BEGIN

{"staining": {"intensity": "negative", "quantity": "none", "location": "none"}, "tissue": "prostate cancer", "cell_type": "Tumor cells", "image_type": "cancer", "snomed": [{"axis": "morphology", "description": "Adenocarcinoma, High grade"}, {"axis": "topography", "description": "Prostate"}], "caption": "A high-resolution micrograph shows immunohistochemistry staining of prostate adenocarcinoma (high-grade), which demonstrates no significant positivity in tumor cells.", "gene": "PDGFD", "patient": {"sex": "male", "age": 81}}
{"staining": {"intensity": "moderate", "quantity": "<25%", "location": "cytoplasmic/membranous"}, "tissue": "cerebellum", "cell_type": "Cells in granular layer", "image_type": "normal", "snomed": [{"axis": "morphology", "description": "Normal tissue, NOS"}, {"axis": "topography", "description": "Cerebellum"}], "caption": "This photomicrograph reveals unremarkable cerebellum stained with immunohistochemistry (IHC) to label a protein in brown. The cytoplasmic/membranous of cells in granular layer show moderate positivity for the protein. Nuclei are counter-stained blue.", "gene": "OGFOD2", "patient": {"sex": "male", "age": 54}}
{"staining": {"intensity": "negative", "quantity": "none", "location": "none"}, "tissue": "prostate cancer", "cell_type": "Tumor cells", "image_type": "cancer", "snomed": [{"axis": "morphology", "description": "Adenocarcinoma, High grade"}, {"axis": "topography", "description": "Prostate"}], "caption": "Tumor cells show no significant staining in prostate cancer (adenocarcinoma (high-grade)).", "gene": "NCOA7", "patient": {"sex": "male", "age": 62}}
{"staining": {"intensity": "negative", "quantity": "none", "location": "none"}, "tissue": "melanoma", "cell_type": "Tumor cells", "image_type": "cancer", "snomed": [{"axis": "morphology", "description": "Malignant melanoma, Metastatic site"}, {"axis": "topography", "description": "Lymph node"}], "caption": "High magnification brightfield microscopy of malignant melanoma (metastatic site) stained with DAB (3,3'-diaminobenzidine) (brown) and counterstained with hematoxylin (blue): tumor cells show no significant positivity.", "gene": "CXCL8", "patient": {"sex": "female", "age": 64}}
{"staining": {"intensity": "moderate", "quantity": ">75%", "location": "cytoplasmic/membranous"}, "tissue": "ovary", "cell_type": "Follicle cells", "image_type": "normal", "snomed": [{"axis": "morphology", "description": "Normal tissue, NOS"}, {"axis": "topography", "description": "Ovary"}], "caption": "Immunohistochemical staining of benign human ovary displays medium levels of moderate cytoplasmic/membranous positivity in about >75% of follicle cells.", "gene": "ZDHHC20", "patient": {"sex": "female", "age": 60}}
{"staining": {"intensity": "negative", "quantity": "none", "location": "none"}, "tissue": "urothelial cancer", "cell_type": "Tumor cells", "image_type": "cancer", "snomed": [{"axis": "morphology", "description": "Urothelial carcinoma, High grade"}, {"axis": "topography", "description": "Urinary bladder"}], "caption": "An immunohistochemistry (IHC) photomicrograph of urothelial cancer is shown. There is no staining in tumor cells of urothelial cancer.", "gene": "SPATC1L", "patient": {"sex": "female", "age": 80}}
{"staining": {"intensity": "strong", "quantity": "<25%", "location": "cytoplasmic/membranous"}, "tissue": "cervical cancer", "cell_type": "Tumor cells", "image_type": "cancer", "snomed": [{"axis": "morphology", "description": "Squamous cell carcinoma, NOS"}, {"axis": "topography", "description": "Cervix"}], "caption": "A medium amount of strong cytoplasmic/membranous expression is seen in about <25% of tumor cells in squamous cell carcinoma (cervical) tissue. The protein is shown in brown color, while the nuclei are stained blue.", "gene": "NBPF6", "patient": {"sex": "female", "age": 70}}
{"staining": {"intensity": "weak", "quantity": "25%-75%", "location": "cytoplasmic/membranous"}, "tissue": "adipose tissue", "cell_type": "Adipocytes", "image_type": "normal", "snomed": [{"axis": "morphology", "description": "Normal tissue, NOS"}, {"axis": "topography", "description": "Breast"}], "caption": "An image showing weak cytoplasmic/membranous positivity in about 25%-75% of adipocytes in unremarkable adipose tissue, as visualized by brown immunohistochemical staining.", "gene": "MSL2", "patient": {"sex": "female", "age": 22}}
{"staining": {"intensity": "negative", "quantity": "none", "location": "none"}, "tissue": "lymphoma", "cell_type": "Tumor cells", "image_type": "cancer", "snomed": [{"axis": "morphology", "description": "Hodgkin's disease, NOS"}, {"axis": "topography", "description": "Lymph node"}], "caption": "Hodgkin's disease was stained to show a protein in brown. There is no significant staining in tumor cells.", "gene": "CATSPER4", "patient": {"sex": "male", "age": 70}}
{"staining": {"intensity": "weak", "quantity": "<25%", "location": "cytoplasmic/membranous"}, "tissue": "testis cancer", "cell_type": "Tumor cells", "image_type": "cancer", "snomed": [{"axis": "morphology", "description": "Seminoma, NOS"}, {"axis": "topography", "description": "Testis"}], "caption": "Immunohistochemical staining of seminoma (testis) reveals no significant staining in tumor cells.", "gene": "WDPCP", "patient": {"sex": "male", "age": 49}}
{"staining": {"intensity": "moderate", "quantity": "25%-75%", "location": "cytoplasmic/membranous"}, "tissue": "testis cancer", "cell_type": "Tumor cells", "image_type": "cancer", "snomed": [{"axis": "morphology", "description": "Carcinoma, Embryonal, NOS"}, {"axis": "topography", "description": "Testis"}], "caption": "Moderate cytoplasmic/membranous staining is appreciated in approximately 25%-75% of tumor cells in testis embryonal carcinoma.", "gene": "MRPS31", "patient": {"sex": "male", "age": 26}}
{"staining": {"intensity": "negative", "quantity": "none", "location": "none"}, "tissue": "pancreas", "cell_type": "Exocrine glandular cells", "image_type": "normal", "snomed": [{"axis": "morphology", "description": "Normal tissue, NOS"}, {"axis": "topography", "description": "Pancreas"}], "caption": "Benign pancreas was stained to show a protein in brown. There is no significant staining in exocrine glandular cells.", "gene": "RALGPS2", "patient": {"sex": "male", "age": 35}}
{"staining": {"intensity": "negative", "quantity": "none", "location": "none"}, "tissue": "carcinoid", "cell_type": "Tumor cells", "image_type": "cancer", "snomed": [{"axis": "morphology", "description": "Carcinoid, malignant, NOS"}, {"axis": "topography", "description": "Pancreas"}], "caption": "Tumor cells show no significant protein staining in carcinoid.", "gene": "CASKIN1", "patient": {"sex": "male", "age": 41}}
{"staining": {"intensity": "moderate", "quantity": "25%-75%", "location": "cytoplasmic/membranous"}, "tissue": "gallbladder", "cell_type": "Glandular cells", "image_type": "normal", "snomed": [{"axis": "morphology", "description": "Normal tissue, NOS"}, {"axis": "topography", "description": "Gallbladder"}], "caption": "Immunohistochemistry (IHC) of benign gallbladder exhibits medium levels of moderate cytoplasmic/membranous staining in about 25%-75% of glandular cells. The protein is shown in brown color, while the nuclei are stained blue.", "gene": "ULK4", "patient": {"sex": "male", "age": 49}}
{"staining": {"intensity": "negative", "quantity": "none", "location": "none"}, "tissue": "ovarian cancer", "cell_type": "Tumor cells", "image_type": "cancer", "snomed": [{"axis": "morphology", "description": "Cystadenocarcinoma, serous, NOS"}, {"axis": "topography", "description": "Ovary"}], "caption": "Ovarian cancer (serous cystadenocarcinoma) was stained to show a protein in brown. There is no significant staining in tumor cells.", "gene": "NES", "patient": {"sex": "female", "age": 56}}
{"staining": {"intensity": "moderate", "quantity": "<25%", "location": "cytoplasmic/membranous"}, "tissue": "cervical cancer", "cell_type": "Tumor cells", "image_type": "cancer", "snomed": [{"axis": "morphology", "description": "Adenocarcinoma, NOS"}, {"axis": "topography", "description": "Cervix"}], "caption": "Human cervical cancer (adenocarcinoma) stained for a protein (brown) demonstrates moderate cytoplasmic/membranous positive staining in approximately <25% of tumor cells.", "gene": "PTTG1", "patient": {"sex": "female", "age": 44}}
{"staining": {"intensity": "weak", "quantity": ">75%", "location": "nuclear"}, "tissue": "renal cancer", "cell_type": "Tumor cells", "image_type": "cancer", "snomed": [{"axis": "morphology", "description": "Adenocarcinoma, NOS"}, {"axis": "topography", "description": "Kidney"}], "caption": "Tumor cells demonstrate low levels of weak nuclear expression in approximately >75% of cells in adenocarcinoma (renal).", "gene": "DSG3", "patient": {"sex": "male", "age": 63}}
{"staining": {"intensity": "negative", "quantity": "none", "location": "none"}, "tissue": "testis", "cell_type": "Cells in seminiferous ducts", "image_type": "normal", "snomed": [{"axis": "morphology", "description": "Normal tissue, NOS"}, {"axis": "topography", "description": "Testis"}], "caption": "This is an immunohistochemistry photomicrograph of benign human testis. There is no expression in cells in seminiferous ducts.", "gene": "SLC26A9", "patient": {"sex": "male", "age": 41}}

END

Problem requirements: Print, from the entries above, the line with "photomicrograph reveals unremarkable", the line with "magnification brightfield microscopy" and all lines between them, exactly and with nothing else.

Exercise answer:
{"staining": {"intensity": "moderate", "quantity": "<25%", "location": "cytoplasmic/membranous"}, "tissue": "cerebellum", "cell_type": "Cells in granular layer", "image_type": "normal", "snomed": [{"axis": "morphology", "description": "Normal tissue, NOS"}, {"axis": "topography", "description": "Cerebellum"}], "caption": "This photomicrograph reveals unremarkable cerebellum stained with immunohistochemistry (IHC) to label a protein in brown. The cytoplasmic/membranous of cells in granular layer show moderate positivity for the protein. Nuclei are counter-stained blue.", "gene": "OGFOD2", "patient": {"sex": "male", "age": 54}}
{"staining": {"intensity": "negative", "quantity": "none", "location": "none"}, "tissue": "prostate cancer", "cell_type": "Tumor cells", "image_type": "cancer", "snomed": [{"axis": "morphology", "description": "Adenocarcinoma, High grade"}, {"axis": "topography", "description": "Prostate"}], "caption": "Tumor cells show no significant staining in prostate cancer (adenocarcinoma (high-grade)).", "gene": "NCOA7", "patient": {"sex": "male", "age": 62}}
{"staining": {"intensity": "negative", "quantity": "none", "location": "none"}, "tissue": "melanoma", "cell_type": "Tumor cells", "image_type": "cancer", "snomed": [{"axis": "morphology", "description": "Malignant melanoma, Metastatic site"}, {"axis": "topography", "description": "Lymph node"}], "caption": "High magnification brightfield microscopy of malignant melanoma (metastatic site) stained with DAB (3,3'-diaminobenzidine) (brown) and counterstained with hematoxylin (blue): tumor cells show no significant positivity.", "gene": "CXCL8", "patient": {"sex": "female", "age": 64}}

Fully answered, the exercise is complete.